Bohlin Jon, Håberg Siri E, Magnus Per, Gjessing Håkon K
Department of Method Development and Analytics, Section for modeling and bioinformatics, Norwegian Institute of Public Health, Oslo, Norway.
Centre for Fertility and Health, Norwegian Institute of Public Health, Oslo, Norway.
BMC Bioinformatics. 2024 Dec 18;25(1):380. doi: 10.1186/s12859-024-06000-4.
Generating prediction models from high dimensional data often result in large models with many predictors. Causal inference for such models can therefore be difficult or even impossible in practice. The stand-alone software package MinLinMo emphasizes small linear prediction models over highest possible predictability with a particular focus on including variables correlated with the outcome, minimal memory usage and speed. MinLinMo is demonstrated on large epigenetic datasets with prediction models for chronological age, gestational age, and birth weight comprising, respectively, 15, 14 and 10 predictors.
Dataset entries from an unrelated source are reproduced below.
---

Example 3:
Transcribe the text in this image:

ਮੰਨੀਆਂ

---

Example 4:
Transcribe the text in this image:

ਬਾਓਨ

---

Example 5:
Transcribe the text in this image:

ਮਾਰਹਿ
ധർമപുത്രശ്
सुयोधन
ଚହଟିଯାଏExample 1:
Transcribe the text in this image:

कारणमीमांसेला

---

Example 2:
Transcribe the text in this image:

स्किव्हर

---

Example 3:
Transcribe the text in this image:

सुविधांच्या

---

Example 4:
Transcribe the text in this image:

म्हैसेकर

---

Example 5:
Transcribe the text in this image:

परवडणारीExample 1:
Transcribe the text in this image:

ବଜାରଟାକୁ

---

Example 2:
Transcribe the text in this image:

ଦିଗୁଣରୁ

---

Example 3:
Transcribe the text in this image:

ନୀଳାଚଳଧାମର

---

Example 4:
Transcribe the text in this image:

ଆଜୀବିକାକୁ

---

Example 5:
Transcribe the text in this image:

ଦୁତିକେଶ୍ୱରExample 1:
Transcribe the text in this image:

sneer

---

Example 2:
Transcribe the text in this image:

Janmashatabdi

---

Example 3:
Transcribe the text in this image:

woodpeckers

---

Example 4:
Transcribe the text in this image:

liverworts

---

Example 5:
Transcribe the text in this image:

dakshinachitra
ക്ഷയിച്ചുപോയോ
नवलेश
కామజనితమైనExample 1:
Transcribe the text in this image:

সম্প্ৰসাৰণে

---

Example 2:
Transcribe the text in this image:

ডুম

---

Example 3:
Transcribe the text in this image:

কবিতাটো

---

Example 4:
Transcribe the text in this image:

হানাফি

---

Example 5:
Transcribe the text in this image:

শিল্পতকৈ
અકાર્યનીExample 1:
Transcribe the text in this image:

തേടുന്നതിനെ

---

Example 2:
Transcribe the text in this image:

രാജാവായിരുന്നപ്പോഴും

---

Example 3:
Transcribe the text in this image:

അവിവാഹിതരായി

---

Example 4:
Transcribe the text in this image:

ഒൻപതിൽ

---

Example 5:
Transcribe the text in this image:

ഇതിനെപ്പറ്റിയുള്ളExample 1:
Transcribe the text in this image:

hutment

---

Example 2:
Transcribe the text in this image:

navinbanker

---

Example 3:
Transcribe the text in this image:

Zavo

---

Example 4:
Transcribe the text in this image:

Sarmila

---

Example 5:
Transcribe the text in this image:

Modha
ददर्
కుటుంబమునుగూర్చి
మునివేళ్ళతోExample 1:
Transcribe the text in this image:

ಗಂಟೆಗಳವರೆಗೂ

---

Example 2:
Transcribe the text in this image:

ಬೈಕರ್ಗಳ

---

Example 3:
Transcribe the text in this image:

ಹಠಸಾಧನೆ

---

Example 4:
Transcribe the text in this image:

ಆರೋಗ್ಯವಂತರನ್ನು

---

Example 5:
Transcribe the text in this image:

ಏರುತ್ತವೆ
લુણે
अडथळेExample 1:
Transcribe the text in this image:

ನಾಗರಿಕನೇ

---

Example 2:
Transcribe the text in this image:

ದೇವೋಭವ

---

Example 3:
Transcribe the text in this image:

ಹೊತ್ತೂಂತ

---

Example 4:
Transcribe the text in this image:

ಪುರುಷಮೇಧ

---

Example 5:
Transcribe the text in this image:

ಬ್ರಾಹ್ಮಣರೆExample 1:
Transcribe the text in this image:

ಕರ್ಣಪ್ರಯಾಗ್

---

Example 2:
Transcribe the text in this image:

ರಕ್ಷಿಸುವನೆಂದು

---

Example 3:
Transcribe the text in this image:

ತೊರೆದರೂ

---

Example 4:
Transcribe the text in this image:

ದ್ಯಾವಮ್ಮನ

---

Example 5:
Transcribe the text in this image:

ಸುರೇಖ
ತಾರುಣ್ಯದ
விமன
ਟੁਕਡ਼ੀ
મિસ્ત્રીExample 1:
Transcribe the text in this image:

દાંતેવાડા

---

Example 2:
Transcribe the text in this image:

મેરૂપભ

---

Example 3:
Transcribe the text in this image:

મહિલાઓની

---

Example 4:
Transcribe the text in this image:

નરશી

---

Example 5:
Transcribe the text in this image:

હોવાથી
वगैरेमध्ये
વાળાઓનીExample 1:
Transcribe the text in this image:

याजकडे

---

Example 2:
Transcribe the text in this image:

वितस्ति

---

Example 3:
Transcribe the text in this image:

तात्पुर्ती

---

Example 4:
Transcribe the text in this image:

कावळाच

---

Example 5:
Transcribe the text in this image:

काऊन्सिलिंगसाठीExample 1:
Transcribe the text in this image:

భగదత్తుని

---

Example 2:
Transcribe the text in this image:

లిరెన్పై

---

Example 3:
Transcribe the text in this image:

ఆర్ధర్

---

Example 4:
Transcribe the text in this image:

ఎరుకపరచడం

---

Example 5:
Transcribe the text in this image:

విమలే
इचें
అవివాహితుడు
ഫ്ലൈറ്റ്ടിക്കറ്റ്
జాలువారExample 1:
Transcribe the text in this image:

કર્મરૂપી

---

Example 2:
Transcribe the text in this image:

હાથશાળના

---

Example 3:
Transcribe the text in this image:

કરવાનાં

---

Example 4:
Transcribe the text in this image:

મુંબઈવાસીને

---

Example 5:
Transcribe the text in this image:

The parsimonious MinLinMo models perform comparably to established prediction models requiring hundreds of predictors.
从高维数据生成预测模型通常会得到包含许多预测变量的大型模型。因此,对此类模型进行因果推断在实际中可能很困难甚至无法实现。独立软件包MinLinMo强调小型线性预测模型,而非追求尽可能高的可预测性,特别注重纳入与结果相关的变量、最小化内存使用和速度。在大型表观遗传数据集上展示了MinLinMo,其针对 chronological age(实足年龄)、gestational age(胎龄)和 birth weight(出生体重)的预测模型分别包含15、14和10个预测变量。简约的MinLinMo模型与需要数百个预测变量的既定预测模型表现相当。